_YOUR ASSIGNMENT_: Write out the rows unchanged, starting with their first line and going on through the line with "Квітень 2015".

_INPUT FOR THIS TASK_:
=== Section Start ===

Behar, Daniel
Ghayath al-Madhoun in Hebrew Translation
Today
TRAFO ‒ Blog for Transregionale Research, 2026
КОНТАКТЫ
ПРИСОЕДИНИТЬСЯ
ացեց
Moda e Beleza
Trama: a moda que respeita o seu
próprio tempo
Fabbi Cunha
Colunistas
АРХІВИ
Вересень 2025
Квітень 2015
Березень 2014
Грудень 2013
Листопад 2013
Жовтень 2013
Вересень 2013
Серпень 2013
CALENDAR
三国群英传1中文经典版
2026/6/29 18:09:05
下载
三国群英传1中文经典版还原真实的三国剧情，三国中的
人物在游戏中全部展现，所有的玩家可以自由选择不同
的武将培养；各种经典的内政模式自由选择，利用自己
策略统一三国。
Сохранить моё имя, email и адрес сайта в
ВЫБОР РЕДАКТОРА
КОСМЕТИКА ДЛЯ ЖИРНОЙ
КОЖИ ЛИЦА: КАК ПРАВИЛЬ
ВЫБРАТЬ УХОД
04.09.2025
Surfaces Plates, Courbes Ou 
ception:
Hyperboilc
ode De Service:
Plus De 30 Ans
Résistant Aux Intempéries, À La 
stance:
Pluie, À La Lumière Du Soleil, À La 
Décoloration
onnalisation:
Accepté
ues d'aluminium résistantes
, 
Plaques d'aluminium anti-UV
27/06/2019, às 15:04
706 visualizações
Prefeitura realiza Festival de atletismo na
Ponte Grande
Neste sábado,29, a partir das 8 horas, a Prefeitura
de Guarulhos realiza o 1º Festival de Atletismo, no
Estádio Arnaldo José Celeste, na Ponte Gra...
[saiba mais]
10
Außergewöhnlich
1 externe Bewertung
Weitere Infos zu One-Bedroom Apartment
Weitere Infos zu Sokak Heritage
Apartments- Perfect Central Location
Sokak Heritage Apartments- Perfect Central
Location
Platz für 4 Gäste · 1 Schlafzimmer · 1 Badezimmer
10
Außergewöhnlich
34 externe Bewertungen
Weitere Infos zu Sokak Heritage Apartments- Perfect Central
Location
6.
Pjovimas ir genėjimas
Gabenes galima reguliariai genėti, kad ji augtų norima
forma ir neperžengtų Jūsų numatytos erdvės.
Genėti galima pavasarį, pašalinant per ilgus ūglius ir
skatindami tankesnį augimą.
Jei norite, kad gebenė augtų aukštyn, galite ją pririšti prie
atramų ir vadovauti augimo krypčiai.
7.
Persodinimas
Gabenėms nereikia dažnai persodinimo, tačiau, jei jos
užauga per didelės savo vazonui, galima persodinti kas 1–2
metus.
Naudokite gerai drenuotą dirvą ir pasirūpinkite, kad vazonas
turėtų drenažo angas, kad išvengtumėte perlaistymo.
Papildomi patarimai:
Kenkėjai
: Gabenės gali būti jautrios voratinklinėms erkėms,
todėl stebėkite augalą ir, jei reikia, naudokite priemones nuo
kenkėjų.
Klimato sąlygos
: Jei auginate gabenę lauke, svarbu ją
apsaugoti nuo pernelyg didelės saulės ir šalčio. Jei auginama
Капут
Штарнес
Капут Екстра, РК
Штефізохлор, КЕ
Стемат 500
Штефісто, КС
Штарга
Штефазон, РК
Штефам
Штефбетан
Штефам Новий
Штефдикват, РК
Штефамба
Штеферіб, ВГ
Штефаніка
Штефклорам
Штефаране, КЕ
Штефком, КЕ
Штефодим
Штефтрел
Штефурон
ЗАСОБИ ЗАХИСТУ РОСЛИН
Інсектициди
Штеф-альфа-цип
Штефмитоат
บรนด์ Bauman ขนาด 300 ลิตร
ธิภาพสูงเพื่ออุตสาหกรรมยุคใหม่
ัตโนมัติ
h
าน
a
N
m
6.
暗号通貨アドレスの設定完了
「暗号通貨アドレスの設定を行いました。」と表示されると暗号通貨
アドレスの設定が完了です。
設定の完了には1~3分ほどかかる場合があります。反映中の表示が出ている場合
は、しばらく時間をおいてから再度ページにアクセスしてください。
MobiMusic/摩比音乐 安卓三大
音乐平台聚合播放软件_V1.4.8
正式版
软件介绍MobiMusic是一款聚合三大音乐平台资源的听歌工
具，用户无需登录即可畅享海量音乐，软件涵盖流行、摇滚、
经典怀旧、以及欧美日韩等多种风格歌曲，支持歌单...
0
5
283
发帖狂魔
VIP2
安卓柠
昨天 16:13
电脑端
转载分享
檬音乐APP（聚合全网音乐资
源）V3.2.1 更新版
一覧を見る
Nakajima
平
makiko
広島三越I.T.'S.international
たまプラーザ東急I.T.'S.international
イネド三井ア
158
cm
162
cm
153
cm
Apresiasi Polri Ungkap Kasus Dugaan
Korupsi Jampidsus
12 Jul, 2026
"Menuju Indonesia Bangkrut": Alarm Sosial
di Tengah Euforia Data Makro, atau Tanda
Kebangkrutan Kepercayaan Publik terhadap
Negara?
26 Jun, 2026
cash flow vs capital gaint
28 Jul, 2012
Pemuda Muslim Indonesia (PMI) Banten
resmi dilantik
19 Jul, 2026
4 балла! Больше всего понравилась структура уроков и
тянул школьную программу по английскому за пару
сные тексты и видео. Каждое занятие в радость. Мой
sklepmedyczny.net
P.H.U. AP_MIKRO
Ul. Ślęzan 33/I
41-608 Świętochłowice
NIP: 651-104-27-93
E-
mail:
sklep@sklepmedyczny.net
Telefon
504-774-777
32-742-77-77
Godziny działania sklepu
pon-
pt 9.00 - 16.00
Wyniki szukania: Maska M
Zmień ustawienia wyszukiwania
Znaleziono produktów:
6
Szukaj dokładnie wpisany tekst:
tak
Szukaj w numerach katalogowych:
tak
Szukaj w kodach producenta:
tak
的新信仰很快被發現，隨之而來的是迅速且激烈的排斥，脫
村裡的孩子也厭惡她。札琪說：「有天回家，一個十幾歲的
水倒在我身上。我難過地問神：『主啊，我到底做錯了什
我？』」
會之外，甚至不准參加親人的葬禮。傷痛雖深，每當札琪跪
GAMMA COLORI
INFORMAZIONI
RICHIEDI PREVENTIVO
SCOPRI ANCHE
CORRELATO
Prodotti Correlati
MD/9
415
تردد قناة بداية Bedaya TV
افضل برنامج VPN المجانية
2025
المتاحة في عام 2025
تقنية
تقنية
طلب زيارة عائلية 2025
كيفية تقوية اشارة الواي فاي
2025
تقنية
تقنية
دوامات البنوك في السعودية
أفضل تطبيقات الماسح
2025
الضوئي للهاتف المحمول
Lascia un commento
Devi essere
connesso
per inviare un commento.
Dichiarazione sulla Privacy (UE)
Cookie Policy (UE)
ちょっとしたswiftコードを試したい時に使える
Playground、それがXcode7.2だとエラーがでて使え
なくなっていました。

=== Section End ===

_ANSWER BELOW_:
Behar, Daniel
Ghayath al-Madhoun in Hebrew Translation
Today
TRAFO ‒ Blog for Transregionale Research, 2026
КОНТАКТЫ
ПРИСОЕДИНИТЬСЯ
ացեց
Moda e Beleza
Trama: a moda que respeita o seu
próprio tempo
Fabbi Cunha
Colunistas
АРХІВИ
Вересень 2025
Квітень 2015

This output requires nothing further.